Alejandra Torres, 22, says she works at her mother’s gas station to help offset her family’s costs for her English classes at Ave Maria. She is also studying tourism and hotel management in Granada.
“It’s expensive and harder for some, but it’s necessary to know English to work in tourism,” she said. But it’s worth the investment, she insists.
“Tourism in Nicaragua has grown a lot in the past five years; the government has paid a lot more attention to this sector,” Torres says. “I love my country and want to share it with tourists, so I started learning English to communicate with foreign visitors and improve my job opportunities.”

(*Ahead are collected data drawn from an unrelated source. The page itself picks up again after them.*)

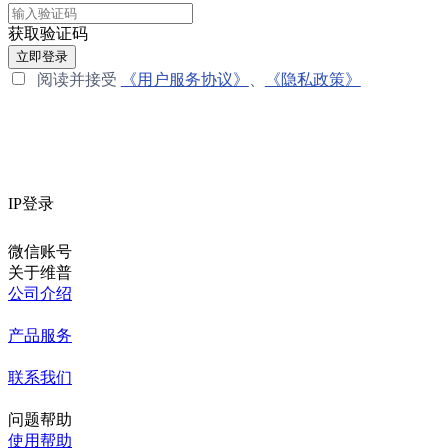
获取验证码
立即登录
阅读并接受
《用户服务协议》
、
《隐私政策》
IP登录
微信账号
关于维普
公司介绍
产品服务
联系我们
问题帮助
使用帮助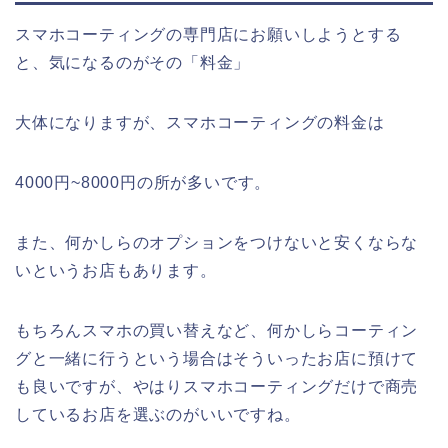
スマホコーティングの専門店にお願いしようとする
と、気になるのがその「料金」
大体になりますが、スマホコーティングの料金は
4000円~8000円の所が多いです。
また、何かしらのオプションをつけないと安くならな
いというお店もあります。
もちろんスマホの買い替えなど、何かしらコーティン
グと一緒に行うという場合はそういったお店に預けて
も良いですが、やはりスマホコーティングだけで商売
しているお店を選ぶのがいいですね。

Globalization sparks wave of in-country migration
For young Nicaraguans such as Zamora, learning English is an opportunity to take advantage of the tourism boom happening in his hometown of San Juan del Sur. But for those living outside of the country’s main tourism stomps, or far removed from the call center industry, learning English is just the first step; to find work, many will have to migrate as well.
“My mom doesn’t want me to go, but my dad says I should if I want to,” says 13-year-old Liechen Rocha, who plans to leave her hometown of Ciudad Sandino to become a flight attendant, since jobs are scarce where she lives.
Fellow Ciudad Sandino resident Saenz, the biologist, says he does not want to leave his mother at home but will probably have to migrate to find work in his field. He thinks youths from places like Ciudad Sandino are at a major disadvantage when it comes to joining the wave of globalization.
“We are definitely at a disadvantage compared to a city like Granada,” Saenz said. “English is spoken there, and the best way to learn a language is by immersion.”
As tourism grows, finding a job means following the money. But thanks to globalization, now more young people are able to find jobs in-country, rather than emigrating abroad.
Howard Huembes, a young Ciudad Sandino native whose parents sell cosmetic supplies in the local market, says he is putting in the hours at English classes because it is his ticket to a better future.
“I will have to move to become a tour guide—probably to Granada because that’s the closest place,” he says. “My parents think it is good for me to pursue a job like that. Tourism is the future.”